Sounds like Mr Evil and I will be there around 3.  See you on that trail with the bumpy things on it....


----------



## Madroch (Mar 18, 2009)

Watching Greg and Pat tear it up makes me want to try and sneak out tonight... even though I am still hobbllng up the stairs.


----------



## sLoPeS (Mar 18, 2009)

looking good!  if i wasnt so f-ing hurting right now id shred some moguls after work.  better see some of u guys up north in april...


----------



## 2knees (Mar 18, 2009)

hell yeah, i'm milking this while its there but once that's gone, i'll be making a few trips to killington.  Whats the word with the closing date among the regulars?  any truth to the early may rumors?


----------



## Greg (Mar 18, 2009)

2knees said:


> hell yeah, i'm milking this while its there but once that's gone, i'll be making a few trips to killington.  Whats the word with the closing date among the regulars?  any truth to the early may rumors?



Same boat. After Sunday, Sundown is going Friday-Sunday for the following two weekends.
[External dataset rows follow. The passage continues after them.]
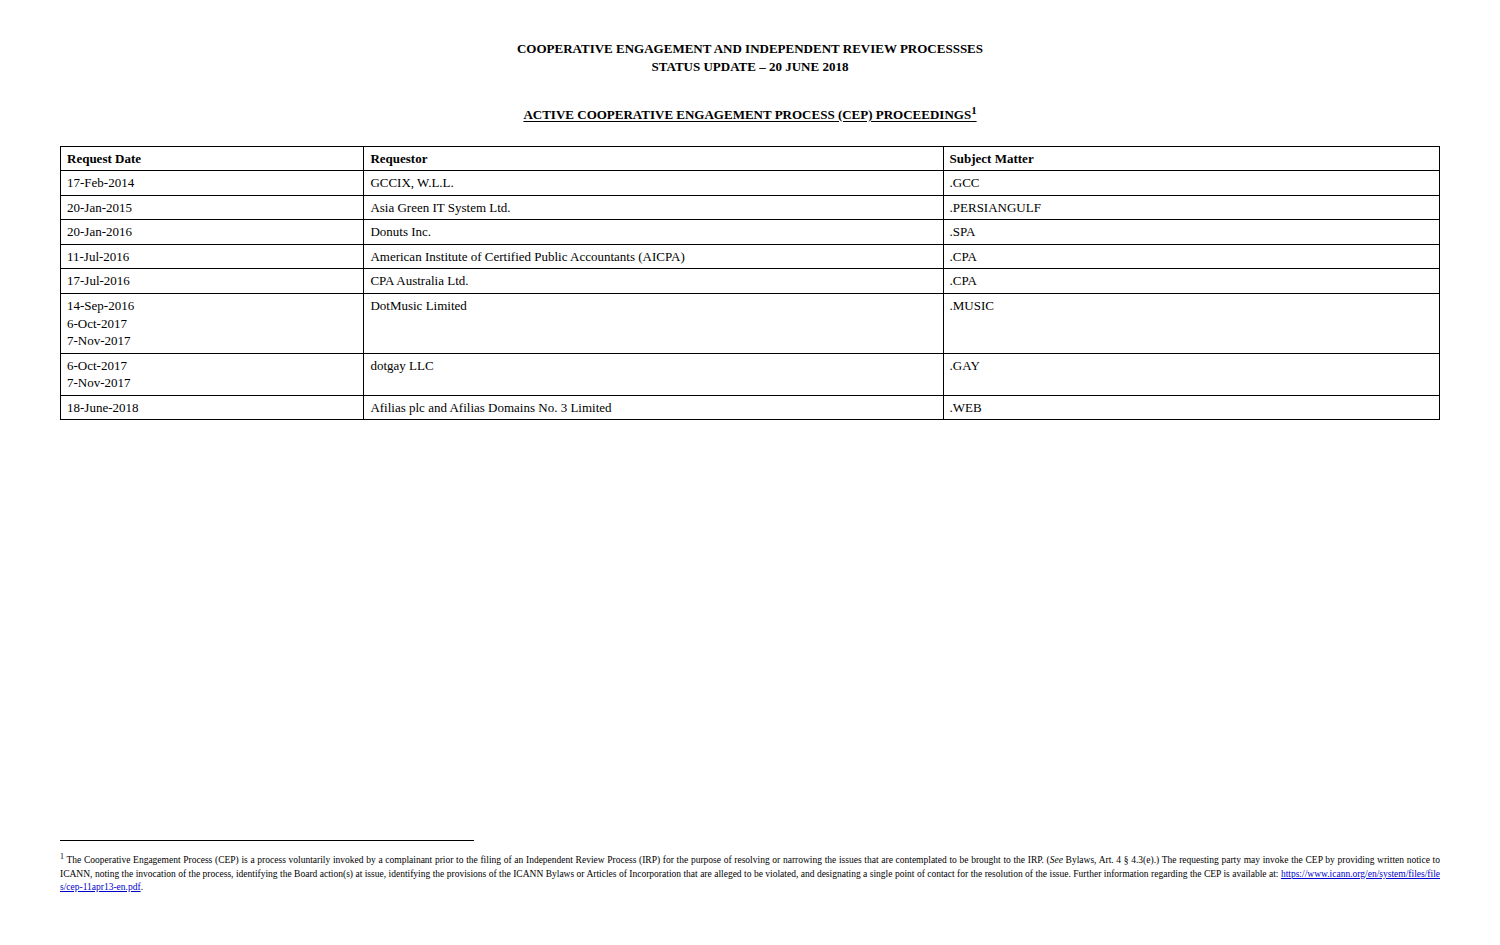COOPERATIVE ENGAGEMENT AND INDEPENDENT REVIEW PROCESSSES STATUS UPDATE – 20 JUNE 2018
ACTIVE COOPERATIVE ENGAGEMENT PROCESS (CEP) PROCEEDINGS1
| Request Date | Requestor | Subject Matter |
| --- | --- | --- |
| 17-Feb-2014 | GCCIX, W.L.L. | .GCC |
| 20-Jan-2015 | Asia Green IT System Ltd. | .PERSIANGULF |
| 20-Jan-2016 | Donuts Inc. | .SPA |
| 11-Jul-2016 | American Institute of Certified Public Accountants (AICPA) | .CPA |
| 17-Jul-2016 | CPA Australia Ltd. | .CPA |
| 14-Sep-2016 6-Oct-2017 7-Nov-2017 | DotMusic Limited | .MUSIC |
| 6-Oct-2017 7-Nov-2017 | dotgay LLC | .GAY |
| 18-June-2018 | Afilias plc and Afilias Domains No. 3 Limited | .WEB |
1 The Cooperative Engagement Process (CEP) is a process voluntarily invoked by a complainant prior to the filing of an Independent Review Process (IRP) for the purpose of resolving or narrowing the issues that are contemplated to be brought to the IRP. (See Bylaws, Art. 4 § 4.3(e).) The requesting party may invoke the CEP by providing written notice to ICANN, noting the invocation of the process, identifying the Board action(s) at issue, identifying the provisions of the ICANN Bylaws or Articles of Incorporation that are alleged to be violated, and designating a single point of contact for the resolution of the issue. Further information regarding the CEP is available at: https://www.icann.org/en/system/files/files/cep-11apr13-en.pdf.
After that Snow, Okemo, Killington and Sugarbush are all in play.


----------



## sLoPeS (Mar 18, 2009)

2knees said:


> hell yeah, i'm milking this while its there but once that's gone, i'll be making a few trips to killington.  Whats the word with the closing date among the regulars?  any truth to the early may rumors?



just read this on kzone....

"Heard an ambassador on the k1 yesterday say to some other folks in the cabin that they're definitely done blowin snow for the year, they're done. 
Also said they're probably lookin at closing April 19th."
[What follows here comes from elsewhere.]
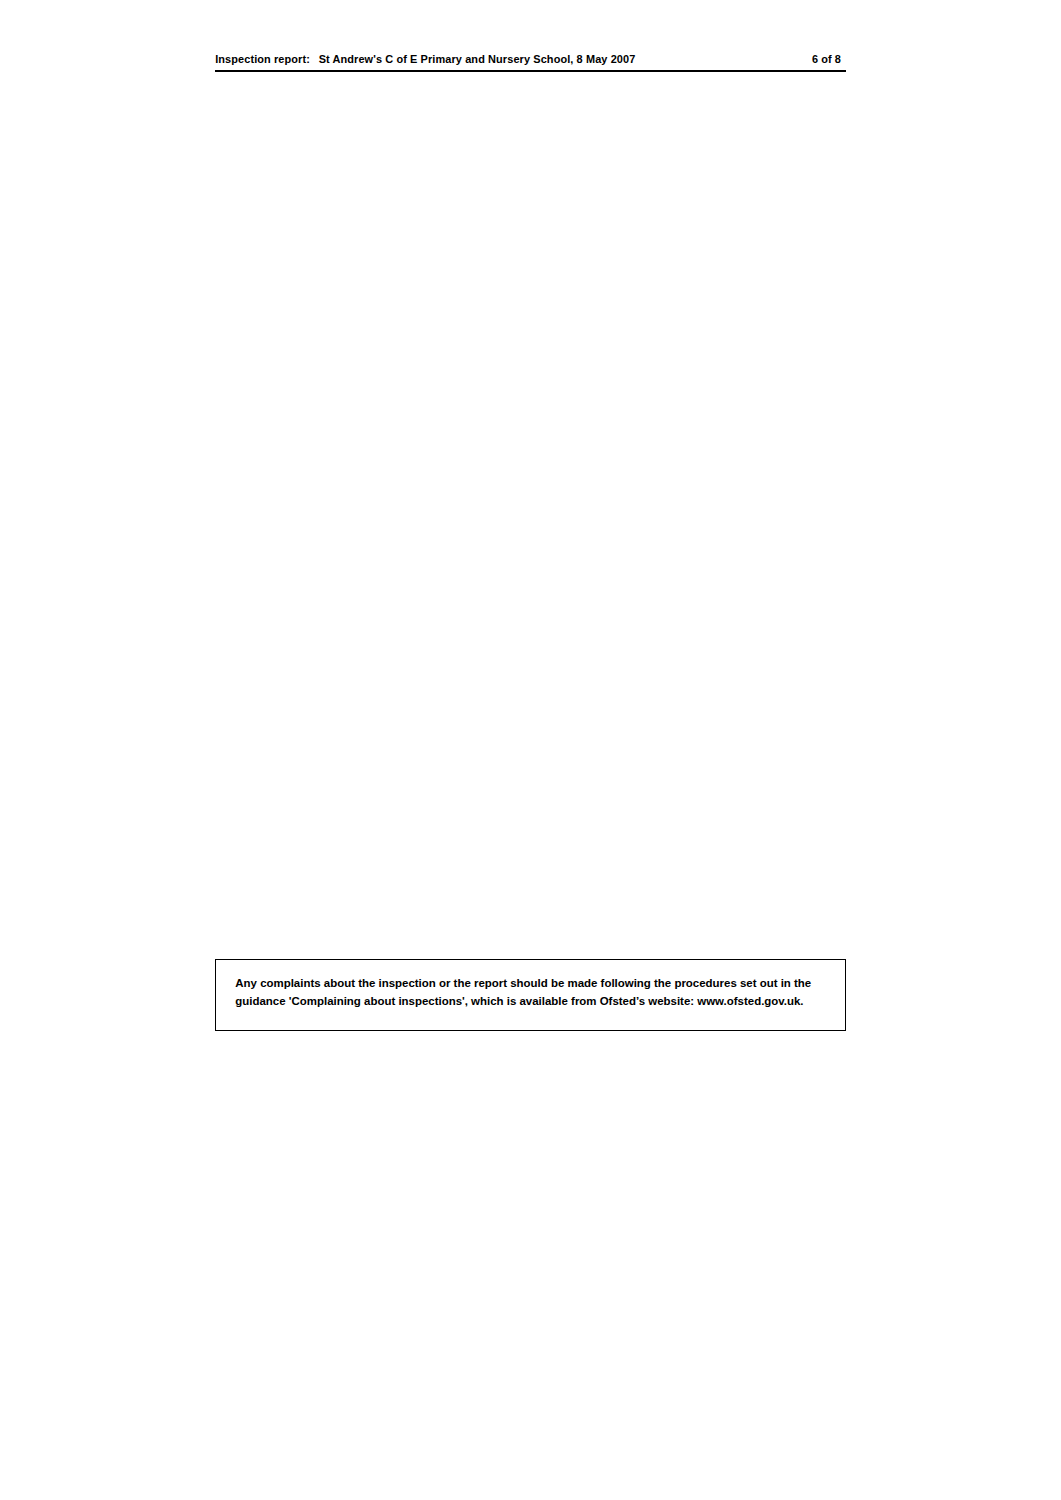Inspection report: St Andrew's C of E Primary and Nursery School, 8 May 2007
6 of 8
Any complaints about the inspection or the report should be made following the procedures set out in the guidance 'Complaining about inspections', which is available from Ofsted’s website: www.ofsted.gov.uk.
havent heard anything new myself.  time will tell, its mid-march.  think its really gonna come down to whether theres snow or not.  of course that didn matter last year so who knows.  on another note, i just ordered a new pack.  looking forward to gettin up to the bowl this year.  gonna get some may turns no matter what.


----------



## bvibert (Mar 18, 2009)

Greg said:


> After Sunday, Sundown is going Friday-Sunday for the following two weekends.



Always a sad time of year for me when that happens...


----------



## Greg (Mar 18, 2009)

bvibert said:


> Always a sad time of year for me when that happens...



Agreed. And it should be noted that the mighty Sundown is the only ski area in CT still open midweek. The base is holding up pretty well despite the warmth this month. If we had any more significant rain, they would be pretty hurtin'. We've been lucky in that regard.


----------



## sLoPeS (Mar 18, 2009)

Greg said:


> Agreed. And it should be noted that the mighty Sundown is the only ski area in CT still open midweek. The base is holding up pretty well despite the warmth this month. If we had any more significant rain, they would be pretty hurtin'. We've been lucky in that regard.



greg, chill out on that "r" word.  its still ski season...


----------



## gmcunni (Mar 18, 2009)

i miss sundown, i feel like i haven't skied there in a long time.


----------



## bvibert (Mar 18, 2009)

Greg said:


> And it should be noted that the mighty Sundown is the only ski area in CT still open midweek.



I did not know that.  Nice work Sundown!


----------



## Greg (Mar 18, 2009)

gmcunni said:


> i miss sundown, i feel like i haven't skied there in a long time.



You owe it to yourself to get up there. It's prime. I was dying not being there for a week so I'm making up for it this week.


----------



## bvibert (Mar 18, 2009)

Greg said:


> You owe it to yourself to get up there. It's prime. I was dying not being there for a week so I'm making up for it this week.



Yes you do Gary!  When is the last time you were up there?


----------



## gmcunni (Mar 18, 2009)

bvibert said:


> Yes you do Gary!  When is the last time you were up there?



been more than 10 days... i think i'll be there tmorrow night if the rain passes through early.


----------



## gmcunni (Mar 18, 2009)

gmcunni said:


> been more than 10 days... i think i'll be there tmorrow night if the rain passes through early.



guess i'm not going tomorrow :-(



> WE ARE OPEN TODAY FROM 9AM-10PM; WE'LL BE CLOSED ON THURS., 3/19 AND WILL REOPEN FRI., 3/20 AT 9AM. March skiing is great!


----------



## severine (Mar 18, 2009)

gmcunni said:


> i miss sundown, i feel like i haven't skied there in a long time.





gmcunni said:


> been more than 10 days... i think i'll be there tmorrow night if the rain passes through early.


Just as long for me, as well.  I'm going to have to wait until Sunday, too.


----------



## gmcunni (Mar 18, 2009)

severine said:


> I'm going to have to wait until Sunday, too.



my original plan was thurs with my daughter, saturday with my son and sunday with them both for the comp.  my wife probably won't like it but i might go for F/Sa/Su.   i don't remember the last time i skied 3 days in a row.  of course, skiing with my daughter isn't hard but if she likes the GB bumps i might get a few good runs there.


----------



## severine (Mar 18, 2009)

gmcunni said:


> my original plan was thurs with my daughter, saturday with my son and sunday with them both for the comp.  my wife probably won't like it but i might go for F/Sa/Su.   i don't remember the last time i skied 3 days in a row.  of course, skiing with my daughter isn't hard but if she likes the GB bumps i might get a few good runs there.


I was thinking of tomorrow night, but that's it for extra days this week. At the last minute, I signed up to run a race Saturday morning so I won't have the time (or energy) to do much else.


----------



## SkiingInABlueDream (Mar 19, 2009)

You CT guys basically have 2/3 scale Outer Limits in your back yard.  I'm jealous!!


----------